People of ACM - Qi He

February 18, 2021

How did you initially become interested in the intersection of data mining, information extraction and AI?

Every child has a dream of owning a human-like intelligence system, like Terminator, E.T., or Doraemon. However, you soon become frustrated when you realize you have to clean the data for months, only to feed a good feature into your machine learning model so that it is incrementally closer to an intelligent human. You feel worse if you realize you don’t even have sufficient data at hand. I joined LinkedIn eight years ago to pursue big data. Big data (the useful knowledge part extracted from big data, not the noise) makes AI very powerful by significantly reducing the variance of prediction by providing more training examples, as well as the bias of prediction with more useful features. In turn, AI gives us new opportunities to extract more knowledge from big data more accurately. Big data, information extraction and AI create a virtuous cycle, which fascinates me deeply.

What is the LinkedIn Knowledge Graph and what is a challenge you and your colleagues are working on now?

LinkedIn’s Knowledge Graph is a large knowledge base built upon “entities” on LinkedIn, such as members, jobs, titles, skills, companies, geographical locations, schools, etc. These entities and the relationships among them form the ontology of the professional world and are used by LinkedIn to enhance its recommender systems, search, monetization and consumer products, and business and consumer analytics. It’s important that LinkedIn’s Knowledge Graph scales as new members register, new jobs are posted, and new companies/skills/titles emerge. A dynamic graph reflects the macro/micro trends of the economy.

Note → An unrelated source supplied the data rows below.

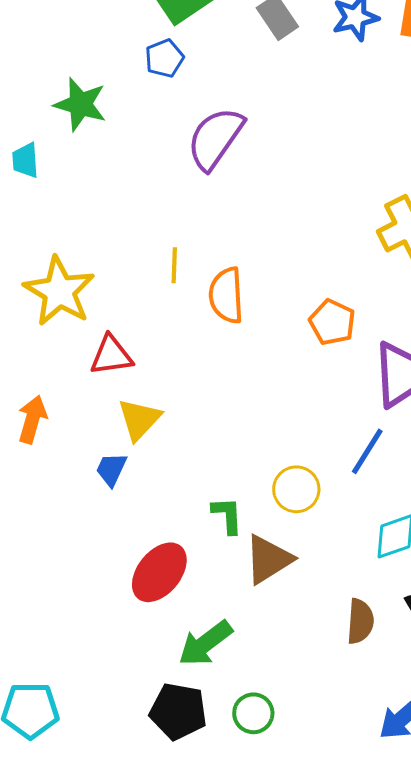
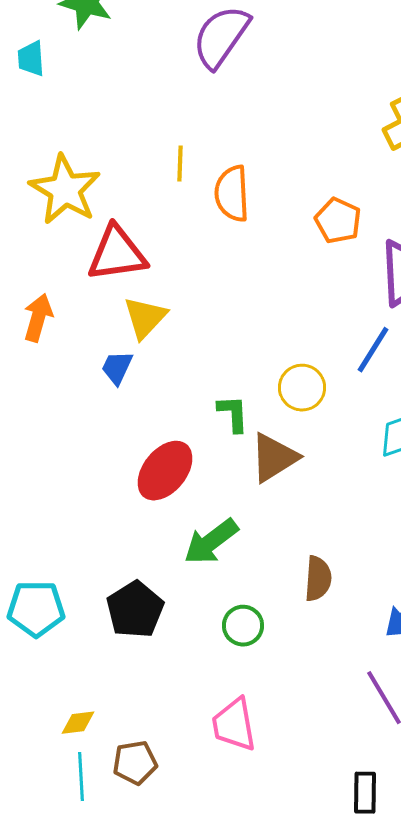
red triangle: (111, 355) -> (117, 254), size x1.4
brown semicircle: (360, 621) -> (318, 579), moved
black pentagon: (178, 711) -> (135, 610), moved, turned 30
green circle: (253, 713) -> (243, 626), moved

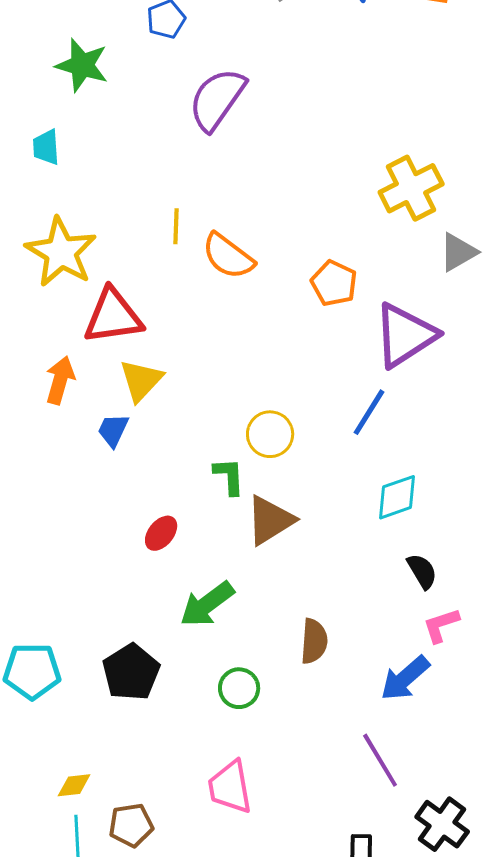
cyan trapezoid: (31, 59) -> (46, 147), moved
orange semicircle: (232, 194) -> (228, 256), turned -50
orange arrow: (38, 318) -> (60, 380), moved
yellow circle: (302, 388) -> (270, 434), moved
red ellipse: (165, 471) -> (161, 533), size x0.6

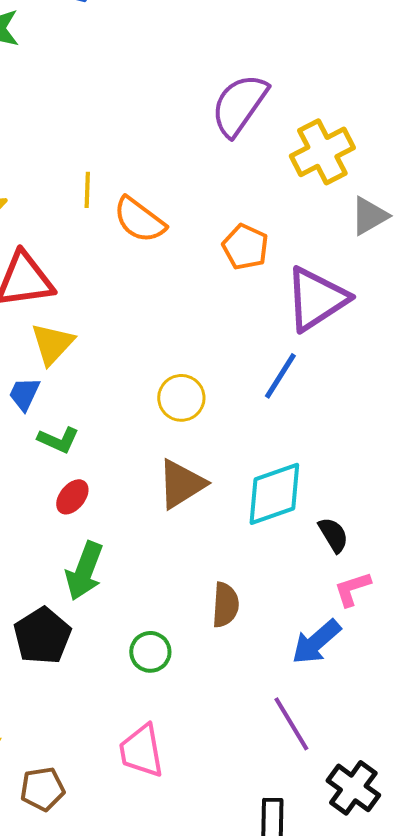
purple semicircle: (217, 99) -> (239, 105), moved
green L-shape: (229, 476) -> (58, 440), moved, turned 117
cyan diamond: (397, 497) -> (274, 494), moved, size x1.4
green arrow: (207, 604) -> (84, 571), moved, turned -32

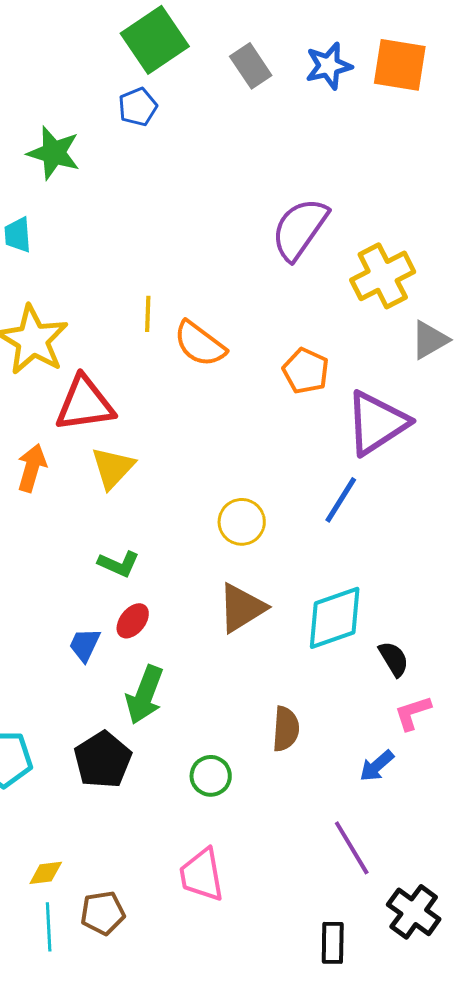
blue trapezoid: (24, 394) -> (85, 645), moved
blue arrow: (316, 642) -> (377, 766), size x0.7

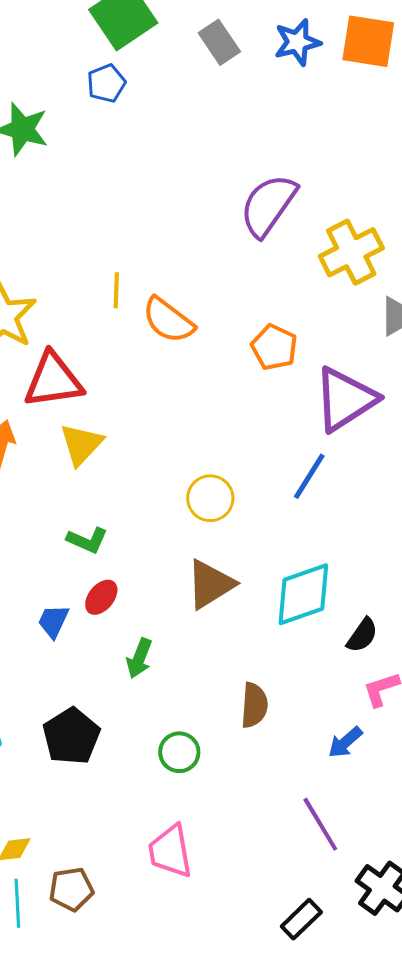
black semicircle: (394, 659) -> (362, 635), turned 66
green arrow: (145, 695) -> (139, 658), moved, size x0.7
black rectangle: (333, 943) -> (301, 919), turned 45

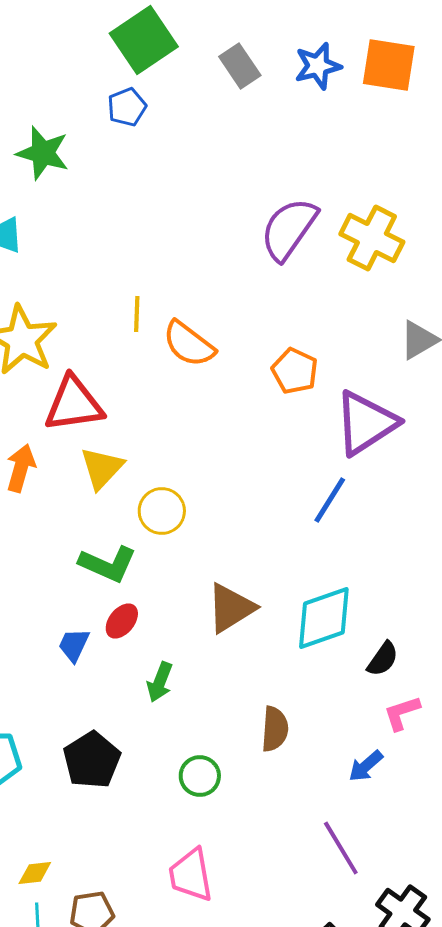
yellow cross: (351, 252) -> (372, 238), moved, turned -36
yellow circle: (210, 498) -> (162, 511), moved
green L-shape: (87, 540) -> (108, 564), size x1.4

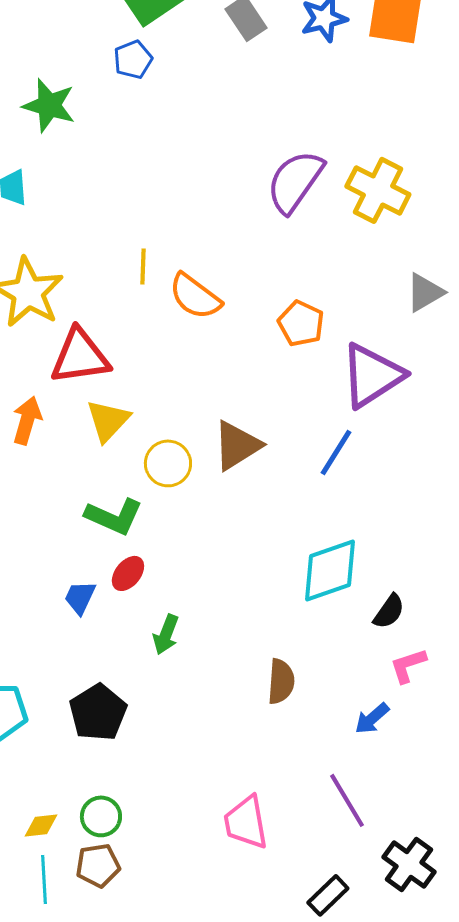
brown triangle: (231, 608) -> (237, 445), moved
green circle: (200, 776) -> (101, 816), moved
pink trapezoid: (191, 875) -> (246, 822), moved

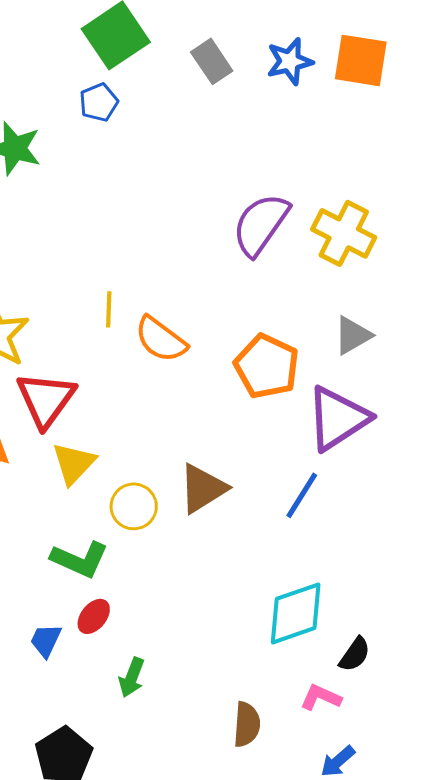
gray triangle: (425, 292) -> (353, 335), moved
orange pentagon: (301, 323) -> (267, 366), size x1.4
red triangle: (80, 356) -> (46, 399), turned -46
pink L-shape: (408, 665) -> (321, 697), moved, turned 42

We primarily derive LinkedIn’s Knowledge Graph from a large amount of content from members, recruiters, advertisers and company administrators. The data is sparse, noisy, dynamic and hard to measure per user. We accurately recognize entities by using deep neural networks with humans in the loop, and link entities by representing them in a way that aligns with their semantics and graph structures via graph neural networks. We also leverage across-domain and across-language transfer learning to mitigate the data sparsity. We’re continuously refining the knowledge graph in a timely manner via the user feedback loop. We also pay careful attention in ensuring the knowledge graph represents the diversity of user communities, and that the data coverage and accuracy do not unfairly skew towards one gender or ethnicity.

Will you tell us about a key insight you and your co-authors presented in the paper “TwitterRank: finding topic-sensitive influential twitterers,” for which you received the WSDM 10-Year Test of Time Award?

Thanks to Jianshu and other co-authors’ years of diligent studies in Singaporean Twitter users, this paper proved that the “following” relationship in Twitter is not random and indicates a strong content-based “influence” signal from followees to followers. The paper identified the opinion leaders in the social network and then leveraged them to influence the target audience, paving the way for Twitter-based audience targeting in internet marketing.

What recent computing innovations will significantly shape the LinkedIn platform in the coming years?

LinkedIn connects the world’s professionals to make them more productive and successful, whether that entails finding a job or expanding their network. In today’s job marketplace, skills are the currency. Job seekers want to know what skills they need to land them their dream jobs, and companies need to hire people with the right skills to succeed in the role. Thus it’s imperative to identify what skills are needed for the future, and help companies quickly, efficiently and accurately hire for and develop those skills. As we see expanded distribution of the COVID vaccine, we predict a new world of work, in which there’s a stronger need for new skills and new hiring approaches.

To support this trend, I’m most excited about our work innovating a new LinkedIn skill ontology. It is rich in semantics (e.g., skills are connected to relevant signals like titles, credentials, products and services, fields of study and skills themselves) and updated frequently. It objectively and accurately measures the member’s skill proficiency via AI models on top of LinkedIn learning and skill assessment products. Such a comprehensive skill ontology can’t be purely curated by humans, although humans still matter plenty when ensuring that the language defined by this ontology is highly accurate. We’re innovating many deep NLP models to automatically create skills and their relationships with other relevant signals, and multitask learning models to capture the context-based skill proficiency under different LinkedIn product contexts.

Qi He is Senior Director of Engineering at LinkedIn, where he leads a team of more than 150 machine learning specialists, software engineers and linguistic specialists to standardize LinkedIn data and build the LinkedIn Knowledge Graph. He has authored 70 publications (with 6,000 citations to date) in areas including information extraction, data mining, artificial intelligence and natural language processing (NLP). His honors include receiving the 2008 SIGKDD Best Application Paper Award, as well as the ACM International Conference on Web Search and Data Mining (WSDM) 10-Year Test of Time Award in 2020.

Currently, He is on the Board of Directors of the ACM International Conference on Information and Knowledge Management (CIKM), having previously served as a General Chair and Program Chair of the conference. He has also regularly served on the Program Committees of ACM conferences such as SIGKDD, SIGIR, WWW and WSDM. He was recently named an ACM Distinguished Member.